A representative quote of Forrest’s review:

Recycling substitutes for novelty in this intelligent design creationist offering.

DDPE is not a new book but rather an anthology consisting largely of warmed-over essays from a 1998 issue of Michigan State University Press’s journal, Rhetoric and Public Affairs. Neither of the book’s editors is a scientist. John Angus Campbell, who also serves on the journal’s editorial board, is a rhetorician. Stephen C. Meyer is a philosopher who serves as director of the Center for Science and Culture (CSC), the creationist subsidiary of the Discovery Institute, a conservative think tank in Seattle. Campbell is a longtime CSC fellow. Although a Discovery Institute-owned website ( falsely advertises DDPE as a “peer-reviewed science book,” it was published as part of MSU Press’s Rhetoric and Public Affairs Series.

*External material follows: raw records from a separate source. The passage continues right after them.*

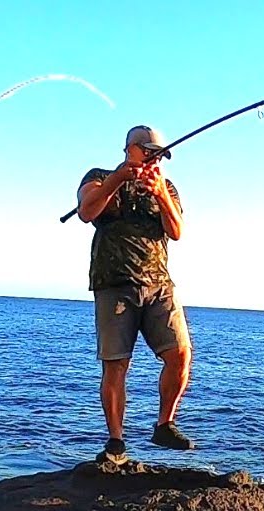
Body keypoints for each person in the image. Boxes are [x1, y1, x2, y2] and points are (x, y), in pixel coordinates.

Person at [76, 125, 194, 464]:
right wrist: (118, 179)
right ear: (131, 149)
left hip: (159, 284)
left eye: (159, 153)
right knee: (116, 365)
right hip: (114, 284)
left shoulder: (166, 186)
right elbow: (87, 211)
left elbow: (177, 231)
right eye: (149, 151)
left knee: (180, 354)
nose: (155, 158)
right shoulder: (99, 176)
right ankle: (115, 442)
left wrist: (159, 193)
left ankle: (164, 423)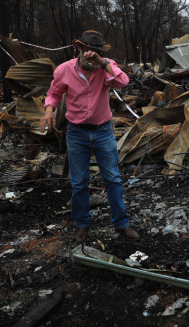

Despite a Discovery Institute press release announcing that the book “features new scientific arguments for design based on evidence in paleontology and comparative anatomy,” it offers no new scientific arguments and cannot be reviewed as a science book since intelligent design (ID) science is nonexistent.

Forrest on DDPE

There is one humdinger of an error in Darwin, Design, and Public Education that seems to prove beyond reasonable doubt that the book was not peer-reviewed on the science (it may have been peer-reviewed on the rhetoric – the rhetoric in DDPE is first-rate). I may prevail upon Wes to post that a little later.